Supplied material: Begin
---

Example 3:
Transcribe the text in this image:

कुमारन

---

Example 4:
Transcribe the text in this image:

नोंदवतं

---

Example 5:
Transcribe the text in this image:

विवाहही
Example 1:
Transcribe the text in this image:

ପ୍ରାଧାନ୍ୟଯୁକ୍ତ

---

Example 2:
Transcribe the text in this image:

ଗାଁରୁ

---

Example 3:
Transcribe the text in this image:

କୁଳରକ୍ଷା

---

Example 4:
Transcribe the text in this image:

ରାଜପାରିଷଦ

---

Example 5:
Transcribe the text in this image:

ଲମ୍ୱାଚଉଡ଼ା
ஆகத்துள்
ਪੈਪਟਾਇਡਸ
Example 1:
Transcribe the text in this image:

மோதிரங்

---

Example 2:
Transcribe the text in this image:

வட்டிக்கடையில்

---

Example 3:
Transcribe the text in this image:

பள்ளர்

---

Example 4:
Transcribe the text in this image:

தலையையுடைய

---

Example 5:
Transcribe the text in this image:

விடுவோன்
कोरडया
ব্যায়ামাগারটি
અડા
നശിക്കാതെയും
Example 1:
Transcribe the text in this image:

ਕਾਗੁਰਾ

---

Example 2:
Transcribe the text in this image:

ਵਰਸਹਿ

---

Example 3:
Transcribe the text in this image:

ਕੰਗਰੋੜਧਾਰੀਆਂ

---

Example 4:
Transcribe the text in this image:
Supplied material: End
The whole listing needs copying. Write it out exactly.

*Exercise answer:*
---

Example 3:
Transcribe the text in this image:

कुमारन

---

Example 4:
Transcribe the text in this image:

नोंदवतं

---

Example 5:
Transcribe the text in this image:

विवाहही
Example 1:
Transcribe the text in this image:

ପ୍ରାଧାନ୍ୟଯୁକ୍ତ

---

Example 2:
Transcribe the text in this image:

ଗାଁରୁ

---

Example 3:
Transcribe the text in this image:

କୁଳରକ୍ଷା

---

Example 4:
Transcribe the text in this image:

ରାଜପାରିଷଦ

---

Example 5:
Transcribe the text in this image:

ଲମ୍ୱାଚଉଡ଼ା
ஆகத்துள்
ਪੈਪਟਾਇਡਸ
Example 1:
Transcribe the text in this image:

மோதிரங்

---

Example 2:
Transcribe the text in this image:

வட்டிக்கடையில்

---

Example 3:
Transcribe the text in this image:

பள்ளர்

---

Example 4:
Transcribe the text in this image:

தலையையுடைய

---

Example 5:
Transcribe the text in this image:

விடுவோன்
कोरडया
ব্যায়ামাগারটি
અડા
നശിക്കാതെയും
Example 1:
Transcribe the text in this image:

ਕਾਗੁਰਾ

---

Example 2:
Transcribe the text in this image:

ਵਰਸਹਿ

---

Example 3:
Transcribe the text in this image:

ਕੰਗਰੋੜਧਾਰੀਆਂ

---

Example 4:
Transcribe the text in this image:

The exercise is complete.